The last film Keanu Reeves had alongside his Matrix co-star Laurence Fishburne was in 2005’s Constantine, but now the action man has reunited on the big screen for The Matrix Resurrections.
The all-star cast of these throwback sequels isn’t exactly a vanguard of modern cinema’s finest, but that’s precisely the point. The Matrix went to a strange, dreamlike place as the trilogy wore on – and this new work introduces a similar lost realm in modern times. When the theatrical release comes, it will be akin to a revival of a pioneering series that inspired new worlds of movies.
Given what Reeves and his cast have gone through to make this film, we should take it very seriously indeed. The original trilogy came at a pivotal time in pop culture, working very specifically as the template for a kind of action adventure for a particular genre – in this case, science fiction that was more cerebral and cerebral adventure.
Reeves, however, is a powerhouse. He has always been able to combine arthouse awareness and acting commitment with an aspirational quality: he was criticised for shaking up the paradigm during his role in the 1995 tearjerker Bill & Ted’s Excellent Adventure. A more recent example would be his breakthrough performance in the late ’90s John Wick. In some ways, it’s a testament to Reeves’s continuing promise as a performer that The Matrix Resurrections feels even more elevated in its “return” than Wick.
Its surfaces are well-worn – a car chase in the mountains of Tibet seems to come straight out of Crocodile Dundee’s opening credits sequence – but it is in its role as an homage to the original trilogy that The Matrix Resurrections really feels like it is living in its own continuity. As Reeves’s character Peter – a computer hacker with super-human cyberpowers – takes to the coldest mountain in China, the sight of him bathed in blue flame and his techno-thumb-printed skin gives off the distinct air of a digital flashback.
There’s more play for epic long shots too – and for good reason: the resolution to a fight scene, when Peter comes face to face with a floating ship full of a super-evil virus, provides one of the most sustained pieces of gladiatorial combat you are likely to see.

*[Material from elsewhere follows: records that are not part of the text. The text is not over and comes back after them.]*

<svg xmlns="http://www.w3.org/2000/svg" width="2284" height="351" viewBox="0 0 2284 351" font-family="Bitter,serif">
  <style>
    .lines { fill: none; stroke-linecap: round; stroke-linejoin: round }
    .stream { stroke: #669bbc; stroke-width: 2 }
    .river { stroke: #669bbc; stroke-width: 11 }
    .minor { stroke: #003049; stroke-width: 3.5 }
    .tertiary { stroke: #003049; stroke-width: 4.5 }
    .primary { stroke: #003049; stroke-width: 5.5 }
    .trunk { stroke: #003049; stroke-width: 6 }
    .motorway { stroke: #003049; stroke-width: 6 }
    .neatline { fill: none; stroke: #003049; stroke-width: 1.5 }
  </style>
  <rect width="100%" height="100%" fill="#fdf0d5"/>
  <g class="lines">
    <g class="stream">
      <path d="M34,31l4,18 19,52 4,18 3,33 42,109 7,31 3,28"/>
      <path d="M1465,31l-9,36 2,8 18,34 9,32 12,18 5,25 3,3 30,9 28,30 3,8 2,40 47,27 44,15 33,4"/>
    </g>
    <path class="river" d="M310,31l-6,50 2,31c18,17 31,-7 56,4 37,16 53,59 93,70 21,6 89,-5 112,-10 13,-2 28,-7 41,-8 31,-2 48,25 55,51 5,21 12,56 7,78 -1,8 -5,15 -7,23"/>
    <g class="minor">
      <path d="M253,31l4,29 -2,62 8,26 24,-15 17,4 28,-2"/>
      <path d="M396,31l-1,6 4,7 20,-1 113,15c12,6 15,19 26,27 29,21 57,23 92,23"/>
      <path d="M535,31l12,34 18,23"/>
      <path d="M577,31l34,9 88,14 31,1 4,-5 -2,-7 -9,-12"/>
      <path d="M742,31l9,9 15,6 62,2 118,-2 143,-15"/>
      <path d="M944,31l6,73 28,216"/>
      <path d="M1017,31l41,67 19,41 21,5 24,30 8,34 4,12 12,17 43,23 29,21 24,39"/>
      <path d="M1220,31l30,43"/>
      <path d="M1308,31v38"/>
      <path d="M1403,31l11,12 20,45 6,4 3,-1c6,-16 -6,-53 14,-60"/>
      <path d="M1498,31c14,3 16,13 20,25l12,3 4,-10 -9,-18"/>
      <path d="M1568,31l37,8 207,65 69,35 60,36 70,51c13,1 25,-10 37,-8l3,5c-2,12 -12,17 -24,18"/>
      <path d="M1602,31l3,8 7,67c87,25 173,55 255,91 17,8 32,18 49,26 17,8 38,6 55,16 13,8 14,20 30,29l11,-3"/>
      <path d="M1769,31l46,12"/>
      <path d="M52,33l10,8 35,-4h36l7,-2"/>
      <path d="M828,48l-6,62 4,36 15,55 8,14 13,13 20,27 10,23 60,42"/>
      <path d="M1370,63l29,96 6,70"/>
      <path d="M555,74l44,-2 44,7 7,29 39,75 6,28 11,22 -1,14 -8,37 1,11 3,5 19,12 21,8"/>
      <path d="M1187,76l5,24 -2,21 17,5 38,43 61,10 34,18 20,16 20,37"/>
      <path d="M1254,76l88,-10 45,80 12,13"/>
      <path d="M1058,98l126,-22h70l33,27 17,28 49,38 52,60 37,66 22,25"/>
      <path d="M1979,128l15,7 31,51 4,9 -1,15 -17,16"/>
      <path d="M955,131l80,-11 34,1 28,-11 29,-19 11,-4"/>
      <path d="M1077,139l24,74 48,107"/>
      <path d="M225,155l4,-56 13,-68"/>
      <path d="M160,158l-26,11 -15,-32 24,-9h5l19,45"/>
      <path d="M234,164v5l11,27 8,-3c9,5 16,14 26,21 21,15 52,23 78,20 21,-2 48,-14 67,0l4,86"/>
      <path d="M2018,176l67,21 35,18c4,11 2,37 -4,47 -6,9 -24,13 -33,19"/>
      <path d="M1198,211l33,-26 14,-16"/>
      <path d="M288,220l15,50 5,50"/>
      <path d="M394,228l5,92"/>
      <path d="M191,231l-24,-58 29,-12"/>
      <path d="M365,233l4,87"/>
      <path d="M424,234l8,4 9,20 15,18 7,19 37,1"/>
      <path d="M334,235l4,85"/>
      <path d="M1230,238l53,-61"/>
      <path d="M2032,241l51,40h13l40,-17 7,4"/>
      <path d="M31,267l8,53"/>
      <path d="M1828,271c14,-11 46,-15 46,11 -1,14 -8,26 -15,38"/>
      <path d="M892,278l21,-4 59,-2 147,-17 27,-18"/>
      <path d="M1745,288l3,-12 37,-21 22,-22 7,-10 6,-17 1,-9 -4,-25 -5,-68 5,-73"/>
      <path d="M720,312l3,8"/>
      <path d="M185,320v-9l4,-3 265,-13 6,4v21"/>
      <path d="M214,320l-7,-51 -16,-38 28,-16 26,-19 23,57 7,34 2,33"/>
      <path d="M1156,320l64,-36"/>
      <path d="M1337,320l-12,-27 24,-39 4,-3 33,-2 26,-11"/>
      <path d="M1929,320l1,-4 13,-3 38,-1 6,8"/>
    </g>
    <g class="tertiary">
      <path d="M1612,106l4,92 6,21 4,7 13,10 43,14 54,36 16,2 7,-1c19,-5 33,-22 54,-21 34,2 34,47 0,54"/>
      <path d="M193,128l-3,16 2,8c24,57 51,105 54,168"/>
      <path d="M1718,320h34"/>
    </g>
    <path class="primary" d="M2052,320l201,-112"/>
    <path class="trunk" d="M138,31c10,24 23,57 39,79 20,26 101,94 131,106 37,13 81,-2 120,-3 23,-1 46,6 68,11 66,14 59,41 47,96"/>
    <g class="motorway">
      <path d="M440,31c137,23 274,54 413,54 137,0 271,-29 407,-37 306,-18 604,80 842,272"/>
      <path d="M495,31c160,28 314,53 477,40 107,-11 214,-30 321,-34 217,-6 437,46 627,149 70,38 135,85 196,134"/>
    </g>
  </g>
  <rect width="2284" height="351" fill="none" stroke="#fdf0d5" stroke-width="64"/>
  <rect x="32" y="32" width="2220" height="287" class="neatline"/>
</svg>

“This is a unique creative experience for me,” director Jonathan Wouten recently told the BBC. “It’s very personal for me. I grew up watching these movies with my father and I have a level of emotional attachment to it. I live as much of this world as the fans.”
Wouten, himself a seasoned editor, achieved something like that emotional attachment – at the very least, he combined more of a drama with the dramatic detail you associate with his work. These are physical films from the era when practical effects were still both thrilling and realistic, and the final product contains so much of that grandeur that it almost feels that it might as well be the intended brand, not just the nostalgia-fueled oddity that it is. (The Matrix is, of course, listed in the official credits.)
The original trilogy also had impressive sets and proper production design, and The Matrix Resurrections has both the sequel elements – the revival of the dream realms of imagination; the distribution of cosmic energy – and then a further breath of fresh air, mixing a comic book aesthetic with a goofy tone and a hint of dark tragedy.
But for all its nods to the quality legacy of its predecessors, Wouten didn’t need to. He didn’t even need to try to match it: The Matrix Resurrections is simply a shining example of who Reeves has been for so long.
The Matrix Resurrections is released in the UK on Friday, 22 August.